Your instructions:
Transcribe the part of the newsgroup thread on the SGI 2GByte TCP limit that opens with the words containing "While this was" and closes with "without error.".

Source passage:
::::::::::

[comp.sys.sgi] SGI 2GByte TCP limit

mike@BRL.MIL (Mike Muuss) (03/05/91)

Over the past few weeks, we have encountered difficulty using RDUMP
on an SGI 280 server.  We are attempting to dump a 4 Gbyte (4-way
stripe) filesystem across the network to a Gould running BSD UNIX.
(The motivation for this is, alas, that our SGI-provided tape
drives have been having a rough time of it lately.)

We have been most disturbed by the fact that the RDUMP aborts on the
15th reel (!), repeatably.  150 Mbytes/reel * 15 reels = 2.1 Gbytes.
2 Gbytes = 2**31.  Suspicious!

Chuck Kennedy ran some tests for me using (the BRL-original version) of
TTCP, and encountered the same difficulty.  Running from SGI to SGI
(IRIX Release 3.3.1), the sys-write() call returns an error 27
after about 1 hour and 47 minutes of data transfer.  (Alas, we don't
know the exact byte count at this point).
	
	#define        EFBIG   27      /* File too large */

Amusingly, both the sender and receiver got this error 

While this was the first time that I can recall having intentionally
transferred 2 Gbytes of data on a TCP connection, it seems like an
unfortunate limitation.

Just as a sanity check, Chuck also ran the same test between two
Gould PN 9080 systems (running UTX 2.0, a 4.3 BSD system).
The test was to send 3000 buffers of 1048576 bytes each, or about
3 Gbytes.  The Goulds successfully transmitted the entire sequence,
without error.

So, my questions to SGI are:

*)  Is this limit intentional?
	*)  If yes, why?
	*)  If no, when will it be fixed?

*)  Is there an easy work-around, like a periodic lseek(fd,0L,0) ?

	Best,
	 -Mike

PS:  SGI folks, please don't get paranoid about my finding all these
little problems with SGI machines.  It's a function of my getting a lot
of work done on them.

vjs@rhyolite.wpd.sgi.com (Vernon Schryver) (03/06/91)

In article <9103042301.aa02195@WOLF.BRL.MIL>, mike@BRL.MIL (Mike Muuss) writes:
>                                      ....   Running from SGI to SGI
> (IRIX Release 3.3.1), the sys-write() call returns an error 27
> after about 1 hour and 47 minutes of data transfer.  (Alas, we don't
> know the exact byte count at this point).
> 	#define        EFBIG   27      /* File too large */
> 
>  ...
> So, my questions to SGI are:
> 
> *)  Is this limit intentional?
> 	*)  If yes, why?

Be nice.
The 2/4GB SystemV limit has been a matter of internal controversy for a
years.  No one who has proposed a solution has argued with any conviction.

> 	*)  If no, when will it be fixed?

RealSoonNow.  If we're lucky in figuring out a clean fix, and in navigating
the shoals of release cycles, in the NextMajorRelease.

::::::::::

Dataset records:
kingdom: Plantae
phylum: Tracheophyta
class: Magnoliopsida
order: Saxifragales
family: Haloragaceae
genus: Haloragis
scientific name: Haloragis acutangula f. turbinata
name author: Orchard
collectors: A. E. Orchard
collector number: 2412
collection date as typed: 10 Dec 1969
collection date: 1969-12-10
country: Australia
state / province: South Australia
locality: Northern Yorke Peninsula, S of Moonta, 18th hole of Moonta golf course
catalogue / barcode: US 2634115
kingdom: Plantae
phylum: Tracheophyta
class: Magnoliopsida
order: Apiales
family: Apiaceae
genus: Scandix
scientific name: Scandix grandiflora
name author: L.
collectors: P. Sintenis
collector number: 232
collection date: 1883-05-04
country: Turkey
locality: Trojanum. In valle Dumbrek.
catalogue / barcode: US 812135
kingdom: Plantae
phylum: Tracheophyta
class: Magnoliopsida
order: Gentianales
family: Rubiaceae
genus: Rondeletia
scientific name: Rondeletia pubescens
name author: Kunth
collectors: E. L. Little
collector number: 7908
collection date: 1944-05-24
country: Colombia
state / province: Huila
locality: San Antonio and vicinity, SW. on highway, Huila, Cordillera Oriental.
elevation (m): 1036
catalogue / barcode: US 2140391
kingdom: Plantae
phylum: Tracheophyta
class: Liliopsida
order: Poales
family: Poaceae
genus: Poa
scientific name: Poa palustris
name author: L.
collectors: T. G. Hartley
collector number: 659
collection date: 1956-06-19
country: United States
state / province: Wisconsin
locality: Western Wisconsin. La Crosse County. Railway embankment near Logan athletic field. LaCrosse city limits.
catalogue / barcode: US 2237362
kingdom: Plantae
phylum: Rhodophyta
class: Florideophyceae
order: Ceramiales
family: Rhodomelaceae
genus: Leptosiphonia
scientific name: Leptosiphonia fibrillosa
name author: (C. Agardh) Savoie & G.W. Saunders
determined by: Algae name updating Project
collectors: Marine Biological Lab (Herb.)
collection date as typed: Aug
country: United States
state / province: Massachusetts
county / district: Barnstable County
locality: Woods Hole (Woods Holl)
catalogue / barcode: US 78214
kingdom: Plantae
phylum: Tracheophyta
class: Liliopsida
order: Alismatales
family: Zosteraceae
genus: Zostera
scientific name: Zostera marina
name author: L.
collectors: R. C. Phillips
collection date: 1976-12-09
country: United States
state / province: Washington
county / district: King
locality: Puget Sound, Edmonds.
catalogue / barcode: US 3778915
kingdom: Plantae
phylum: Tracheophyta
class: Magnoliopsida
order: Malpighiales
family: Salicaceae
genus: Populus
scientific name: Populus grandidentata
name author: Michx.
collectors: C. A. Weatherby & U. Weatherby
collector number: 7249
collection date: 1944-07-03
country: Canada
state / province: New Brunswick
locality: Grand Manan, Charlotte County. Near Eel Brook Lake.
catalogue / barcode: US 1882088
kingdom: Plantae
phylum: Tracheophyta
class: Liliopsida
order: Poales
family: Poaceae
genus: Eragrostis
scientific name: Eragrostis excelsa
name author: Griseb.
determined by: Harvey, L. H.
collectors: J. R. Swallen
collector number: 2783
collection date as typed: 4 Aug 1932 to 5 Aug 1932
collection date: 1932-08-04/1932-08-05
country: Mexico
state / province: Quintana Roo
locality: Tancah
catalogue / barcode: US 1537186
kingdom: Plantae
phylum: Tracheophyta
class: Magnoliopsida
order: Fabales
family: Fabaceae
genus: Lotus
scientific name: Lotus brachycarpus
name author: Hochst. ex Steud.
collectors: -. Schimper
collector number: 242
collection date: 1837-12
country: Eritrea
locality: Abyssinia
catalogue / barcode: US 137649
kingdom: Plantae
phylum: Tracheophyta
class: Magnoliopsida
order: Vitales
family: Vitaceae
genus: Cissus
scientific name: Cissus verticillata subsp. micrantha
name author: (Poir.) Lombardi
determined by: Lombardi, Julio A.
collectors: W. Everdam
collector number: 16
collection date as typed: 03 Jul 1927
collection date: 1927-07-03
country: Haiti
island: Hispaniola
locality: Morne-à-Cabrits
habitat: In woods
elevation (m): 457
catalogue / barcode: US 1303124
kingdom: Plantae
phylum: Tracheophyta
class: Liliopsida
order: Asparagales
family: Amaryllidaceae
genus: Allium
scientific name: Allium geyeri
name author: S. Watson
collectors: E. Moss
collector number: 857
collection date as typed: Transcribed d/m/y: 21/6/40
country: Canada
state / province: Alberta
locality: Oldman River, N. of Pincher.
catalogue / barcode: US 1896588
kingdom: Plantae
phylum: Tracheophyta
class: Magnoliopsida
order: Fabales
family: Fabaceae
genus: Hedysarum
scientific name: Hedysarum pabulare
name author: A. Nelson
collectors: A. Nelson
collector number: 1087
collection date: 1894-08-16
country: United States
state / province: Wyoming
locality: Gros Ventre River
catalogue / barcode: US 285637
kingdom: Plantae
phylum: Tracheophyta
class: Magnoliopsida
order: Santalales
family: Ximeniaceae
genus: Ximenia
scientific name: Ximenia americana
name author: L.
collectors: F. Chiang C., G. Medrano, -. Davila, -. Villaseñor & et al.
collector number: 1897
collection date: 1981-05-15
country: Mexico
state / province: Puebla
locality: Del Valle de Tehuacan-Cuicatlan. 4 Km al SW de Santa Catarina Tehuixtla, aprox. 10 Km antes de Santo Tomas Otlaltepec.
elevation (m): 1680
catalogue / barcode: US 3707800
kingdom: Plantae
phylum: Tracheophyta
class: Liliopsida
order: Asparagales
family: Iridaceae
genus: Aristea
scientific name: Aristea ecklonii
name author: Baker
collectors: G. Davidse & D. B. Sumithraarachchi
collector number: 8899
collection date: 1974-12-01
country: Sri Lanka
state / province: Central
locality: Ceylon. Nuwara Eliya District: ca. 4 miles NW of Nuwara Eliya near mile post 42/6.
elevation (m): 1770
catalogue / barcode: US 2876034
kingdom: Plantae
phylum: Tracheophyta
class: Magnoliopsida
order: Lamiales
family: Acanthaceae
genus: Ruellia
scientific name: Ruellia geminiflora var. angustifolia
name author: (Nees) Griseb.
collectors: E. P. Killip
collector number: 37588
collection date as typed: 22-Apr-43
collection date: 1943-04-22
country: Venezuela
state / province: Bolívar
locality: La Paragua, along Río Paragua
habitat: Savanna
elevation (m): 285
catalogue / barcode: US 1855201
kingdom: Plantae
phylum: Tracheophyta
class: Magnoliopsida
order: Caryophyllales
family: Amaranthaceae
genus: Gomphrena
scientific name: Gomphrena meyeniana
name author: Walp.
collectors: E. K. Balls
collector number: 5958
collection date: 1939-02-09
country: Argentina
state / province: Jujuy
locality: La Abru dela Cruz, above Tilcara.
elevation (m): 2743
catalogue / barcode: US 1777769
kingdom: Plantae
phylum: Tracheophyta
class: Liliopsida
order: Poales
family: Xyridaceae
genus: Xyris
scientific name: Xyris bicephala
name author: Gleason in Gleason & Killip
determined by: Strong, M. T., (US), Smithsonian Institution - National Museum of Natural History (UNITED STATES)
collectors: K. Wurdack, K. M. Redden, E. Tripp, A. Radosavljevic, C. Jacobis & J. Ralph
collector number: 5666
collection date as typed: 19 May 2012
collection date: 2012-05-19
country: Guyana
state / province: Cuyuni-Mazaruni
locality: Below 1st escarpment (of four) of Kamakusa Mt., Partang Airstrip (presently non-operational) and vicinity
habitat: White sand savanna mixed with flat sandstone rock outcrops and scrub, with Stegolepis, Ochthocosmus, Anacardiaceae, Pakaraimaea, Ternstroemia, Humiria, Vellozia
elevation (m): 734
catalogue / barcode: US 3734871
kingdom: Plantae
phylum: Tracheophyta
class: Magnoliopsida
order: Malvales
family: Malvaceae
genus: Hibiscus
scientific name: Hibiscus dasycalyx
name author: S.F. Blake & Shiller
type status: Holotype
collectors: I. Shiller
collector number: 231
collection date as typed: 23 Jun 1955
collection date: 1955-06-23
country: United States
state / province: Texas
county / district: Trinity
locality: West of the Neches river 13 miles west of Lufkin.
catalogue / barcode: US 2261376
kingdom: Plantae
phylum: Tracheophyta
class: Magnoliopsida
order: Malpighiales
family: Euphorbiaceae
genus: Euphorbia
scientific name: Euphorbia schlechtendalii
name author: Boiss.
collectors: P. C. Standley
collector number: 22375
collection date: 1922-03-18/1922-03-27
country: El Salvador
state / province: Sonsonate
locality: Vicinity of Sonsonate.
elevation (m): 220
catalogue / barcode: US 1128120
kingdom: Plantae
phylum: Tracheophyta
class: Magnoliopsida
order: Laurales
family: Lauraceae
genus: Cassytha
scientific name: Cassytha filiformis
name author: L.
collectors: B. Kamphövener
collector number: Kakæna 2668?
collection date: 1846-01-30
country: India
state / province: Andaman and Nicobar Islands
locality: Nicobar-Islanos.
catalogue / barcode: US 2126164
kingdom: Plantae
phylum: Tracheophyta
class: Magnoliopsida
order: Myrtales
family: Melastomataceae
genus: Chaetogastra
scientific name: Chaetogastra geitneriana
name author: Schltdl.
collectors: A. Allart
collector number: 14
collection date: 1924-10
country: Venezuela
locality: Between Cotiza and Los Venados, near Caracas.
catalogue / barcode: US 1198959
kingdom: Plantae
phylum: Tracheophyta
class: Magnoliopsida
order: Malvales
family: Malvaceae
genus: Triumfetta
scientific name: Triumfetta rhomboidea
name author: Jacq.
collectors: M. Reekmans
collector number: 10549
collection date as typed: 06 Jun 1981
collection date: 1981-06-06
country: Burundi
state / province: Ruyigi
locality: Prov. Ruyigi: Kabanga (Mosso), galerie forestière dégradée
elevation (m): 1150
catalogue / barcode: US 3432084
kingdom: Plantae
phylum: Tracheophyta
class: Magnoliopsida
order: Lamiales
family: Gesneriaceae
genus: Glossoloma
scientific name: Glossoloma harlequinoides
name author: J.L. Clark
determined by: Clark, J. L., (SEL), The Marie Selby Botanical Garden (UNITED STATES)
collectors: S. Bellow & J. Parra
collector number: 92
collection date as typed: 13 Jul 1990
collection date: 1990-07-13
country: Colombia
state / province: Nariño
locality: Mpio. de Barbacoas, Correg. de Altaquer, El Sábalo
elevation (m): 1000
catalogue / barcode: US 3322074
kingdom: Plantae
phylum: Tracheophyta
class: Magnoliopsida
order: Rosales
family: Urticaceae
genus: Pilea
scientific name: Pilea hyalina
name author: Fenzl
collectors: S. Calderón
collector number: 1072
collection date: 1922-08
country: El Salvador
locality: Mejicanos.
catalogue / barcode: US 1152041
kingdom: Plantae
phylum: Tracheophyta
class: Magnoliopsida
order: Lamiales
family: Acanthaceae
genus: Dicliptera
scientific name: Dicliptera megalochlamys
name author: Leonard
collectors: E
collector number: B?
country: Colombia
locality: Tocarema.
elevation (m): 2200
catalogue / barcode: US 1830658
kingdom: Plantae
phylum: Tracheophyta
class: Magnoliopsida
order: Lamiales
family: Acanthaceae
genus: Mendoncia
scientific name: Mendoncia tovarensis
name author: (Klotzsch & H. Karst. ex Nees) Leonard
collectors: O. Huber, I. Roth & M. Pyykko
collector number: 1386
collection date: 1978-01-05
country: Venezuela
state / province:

::::::::::

Written solution:
While this was the first time that I can recall having intentionally
transferred 2 Gbytes of data on a TCP connection, it seems like an
unfortunate limitation.

Just as a sanity check, Chuck also ran the same test between two
Gould PN 9080 systems (running UTX 2.0, a 4.3 BSD system).
The test was to send 3000 buffers of 1048576 bytes each, or about
3 Gbytes.  The Goulds successfully transmitted the entire sequence,
without error.